Jailbroken film review: Running out of juice
This confined space thriller doles out the clichés in an attempt to heighten its tension

In the Venn diagram containing hard lads and one-room experimental thrillers, indie multihyphenate Bryan Larkin is a man alone, presumably bicep curling a Blackmagic Camera to pass the time. He plays Joe, a thuggish convict with an Al Capone poster in his cell and a penchant for chatting on his contraband mobile. With three days until his release, he’s joined by new cellmate Naz (Armin Karima), a hacker locked up for a phishing scam gone awry. While a vague race relations subplot develops, Joe discovers that his child and ex-wife have been kidnapped. And so he must use his mobile to reconnect with his violent past and save his family.

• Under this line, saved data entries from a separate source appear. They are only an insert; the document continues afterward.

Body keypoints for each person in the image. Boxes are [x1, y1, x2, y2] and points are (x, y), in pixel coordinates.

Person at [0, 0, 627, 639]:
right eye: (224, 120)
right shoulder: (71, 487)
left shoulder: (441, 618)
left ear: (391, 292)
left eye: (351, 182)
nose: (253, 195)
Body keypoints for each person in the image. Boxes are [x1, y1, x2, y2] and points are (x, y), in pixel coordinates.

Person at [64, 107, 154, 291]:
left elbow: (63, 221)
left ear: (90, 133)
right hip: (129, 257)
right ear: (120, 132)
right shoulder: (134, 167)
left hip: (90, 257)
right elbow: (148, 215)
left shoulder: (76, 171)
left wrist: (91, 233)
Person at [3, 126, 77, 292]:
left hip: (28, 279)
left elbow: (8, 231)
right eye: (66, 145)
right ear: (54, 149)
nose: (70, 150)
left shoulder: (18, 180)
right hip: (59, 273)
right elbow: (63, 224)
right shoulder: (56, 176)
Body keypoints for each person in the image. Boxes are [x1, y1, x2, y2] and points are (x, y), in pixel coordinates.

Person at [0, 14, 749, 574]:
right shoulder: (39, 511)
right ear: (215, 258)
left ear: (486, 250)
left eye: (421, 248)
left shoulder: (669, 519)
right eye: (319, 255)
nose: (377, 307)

It’s a fun idea in the vein of the largely forgotten thriller Phone Booth, but in practice Larkin’s one-man crusade to annihilate his data plan plays like Jason Statham listening to a passable radio drama in his bunk bed. Meanwhile, attempts to ratchet up the tension have the quotidian air of being stranded on a customer service line as Joe negotiates with thinly drawn friends and cardboard cut-out gangland associates.
The sense of a wasted opportunity isn’t helped by plot machinations lifted from The Big Book Of Thriller Clichés: hostage takers lop off a finger to show how serious they are, odd couples make tender alliances, and lumpen laddish banter is doled out with the wilting wit of a Football Factory knock-off. Wading through leaden dialogue and groan-inducing twists is Larkin himself who, while not quite dynamic enough to carry a 90-minute feature, ably steers a deeply repellent caricature towards human territory. But really, he’s poorly served by the material he’s carrying. Unlike Joe’s magical phone that never runs out of charge, there’s very little juice in Vasily Chuprina’s feature-length debut.
Jailbroken reviewed at FrightFest as part of Glasgow Film Festival; picture: Jailbroken Film Ltd.